According to global ratings firm Fitch Ratings, the standalone credit profiles of India’s State-run OMCs are at “greater risk of downward revision due to the coronavirus-induced drop in demand and refining margins, and their continued investments”.
Recent data from the Ministry of Petroleum showed that petroleum product consumption has been halved in April compared to the previous year. Petrol consumption dived 60 per cent while diesel sales fell 55 per cent during the month, with total fuel consumption coming in at just 10 million tonnes — the worst decline in sales in over a dozen years.
The global collapse of crude oil prices have led to substantial inventory losses for OMCs in FY20; the short-term disruption in the payments cycle may also see their gross debt increasing for the year.For the current fiscal, OMCs face “... lower demand, weak refining margins, high capex, though below earlier estimates, and continuing dividend outflows”.
While partially offset by unprecedented marketing margins until May 5 (since OMCs did not cut retail prices since March 16 though crude prices collapsed by over 60 per cent), their earnings from refining operations (Gross Refining Margins or GRM) during FY21 is likely to remain flat compared to the previous year.
The increase in excise duties on petrol and diesel by the Central government from May 6 has already brought down marketing margins closer to normal levels.

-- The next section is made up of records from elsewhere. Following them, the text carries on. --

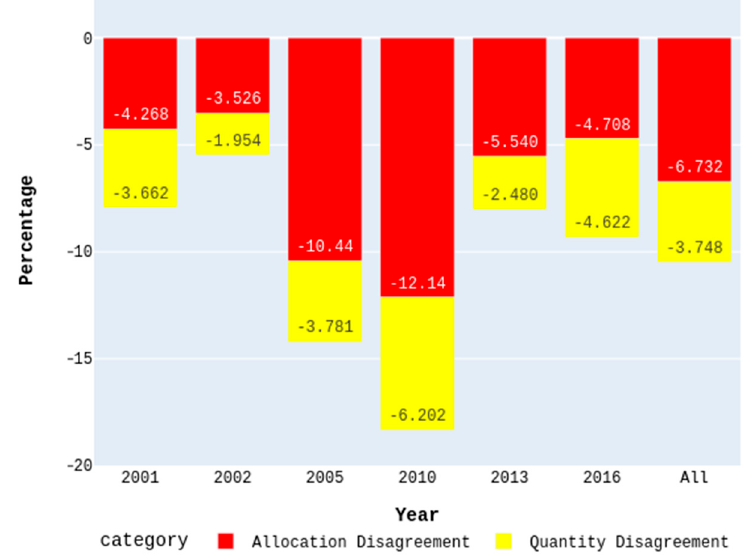
Figure 13. Plot of error metrics of series fire maps.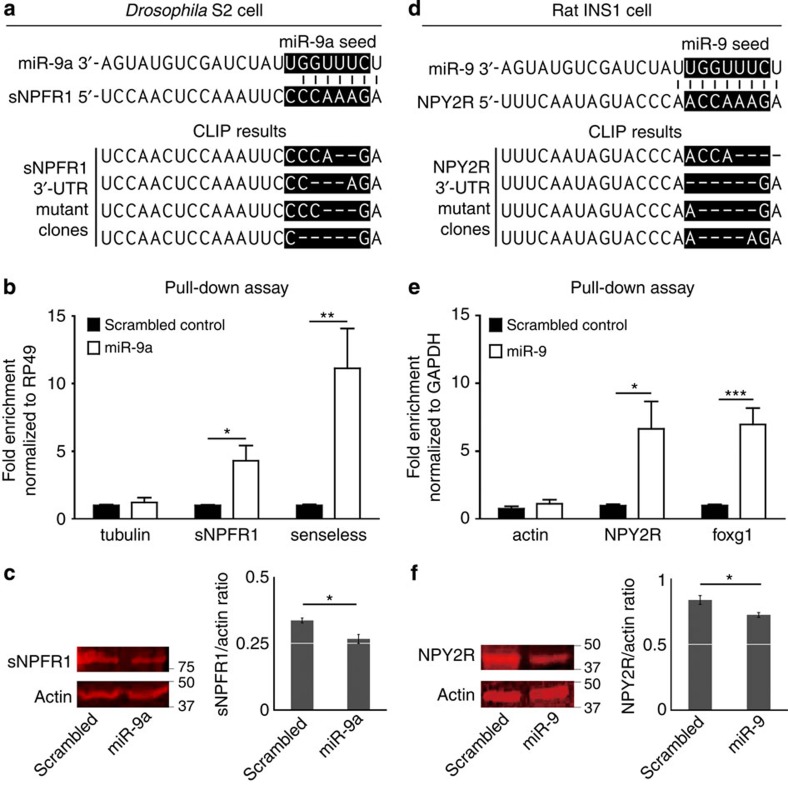
miR-9a
regulates the insulin modulator
sNPFR1
and its mammalian orthologue
NPY2R.(a,d; above) Alignment of the mature miR-9a sequence with its predicted target sequences in the 3′-UTRs of sNPFR1 and NPY2R. (a,d; below) Mutant sNPFR1 and NPY2R 3′-UTR clones induced in CLIP assays in Drosophila S2 and rat INS-1 cells, respectively. (b,e) miRNA–mRNA–RISC pull-down assays in Drosophila S2 (b) and rat INS-1 (e) cells reveal clear binding of miR-9a to both the sNPFR1 and NPY2R mRNAs. Transfection of miR-9a leads to enrichment of sNPFR1 and NPY2R mRNAs just like known target mRNAs senseless and foxg1 when normalized to rp49 and GAPDH levels. Transfection with a scrambled version of miR-9a (Supplementary Table 3) causes no such enrichment. (c,f) Transfection of a synthetic miR-9a duplex reduces the level of sNPFR1 protein produced by S2 cells (c) and the level of NPY2R protein produced by INS-1 cells (f) when compared with levels produced on transfection with a scrambled miR-9a (Supplementary Table 3). Data in b,c and e,f are presented as mean±s.e.m. from at least three independent experiments. Statistical significance was assessed by two-tailed Student's t-test, *P<0.05, **P<0.01, ***P<0.001.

However, the squeeze on GRMs should be partly offset by the reduced value of refining fuel losses due to low crude oil prices, Fitch added.Despite these mitigating factors, Fitch notes that spending by OMCs on capital expenditure may fall by as much as 30 per cent in FY21 and FY22.
“We expect the three firms to undertake only capex to continue brownfield refinery expansions and marketing and pipeline infrastructure, and delay investments in discretionary greenfield projects. Capex in FY21 would also be cut as Covid-19 containment measures reduce labour availability and raise logistical challenges,” it said.
Fitch has revised its capex forecast for the three State-run OMCs over the next two years from Rs 60,000-63,000 crore earlier to Rs 42,000-44,000 crore now.